[Data to examine — start]

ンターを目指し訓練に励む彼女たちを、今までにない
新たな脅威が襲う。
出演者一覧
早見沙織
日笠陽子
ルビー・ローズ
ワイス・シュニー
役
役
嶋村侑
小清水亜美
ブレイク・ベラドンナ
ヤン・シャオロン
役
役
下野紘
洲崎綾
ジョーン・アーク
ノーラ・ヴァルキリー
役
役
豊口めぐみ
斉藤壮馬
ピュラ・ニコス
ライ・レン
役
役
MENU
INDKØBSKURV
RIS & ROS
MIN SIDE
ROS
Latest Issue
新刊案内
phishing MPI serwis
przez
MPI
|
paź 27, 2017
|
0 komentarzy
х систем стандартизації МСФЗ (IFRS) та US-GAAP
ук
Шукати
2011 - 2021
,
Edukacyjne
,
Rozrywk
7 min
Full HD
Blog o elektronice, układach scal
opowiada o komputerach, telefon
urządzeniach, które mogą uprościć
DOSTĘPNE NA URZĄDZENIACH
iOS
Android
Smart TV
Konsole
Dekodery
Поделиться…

[Data to examine — finish]

* _Requirement_
Each entry above is to be transcribed word for word.

* _Finished exercise_
ンターを目指し訓練に励む彼女たちを、今までにない
新たな脅威が襲う。
出演者一覧
早見沙織
日笠陽子
ルビー・ローズ
ワイス・シュニー
役
役
嶋村侑
小清水亜美
ブレイク・ベラドンナ
ヤン・シャオロン
役
役
下野紘
洲崎綾
ジョーン・アーク
ノーラ・ヴァルキリー
役
役
豊口めぐみ
斉藤壮馬
ピュラ・ニコス
ライ・レン
役
役
MENU
INDKØBSKURV
RIS & ROS
MIN SIDE
ROS
Latest Issue
新刊案内
phishing MPI serwis
przez
MPI
|
paź 27, 2017
|
0 komentarzy
х систем стандартизації МСФЗ (IFRS) та US-GAAP
ук
Шукати
2011 - 2021
,
Edukacyjne
,
Rozrywk
7 min
Full HD
Blog o elektronice, układach scal
opowiada o komputerach, telefon
urządzeniach, które mogą uprościć
DOSTĘPNE NA URZĄDZENIACH
iOS
Android
Smart TV
Konsole
Dekodery
Поделиться…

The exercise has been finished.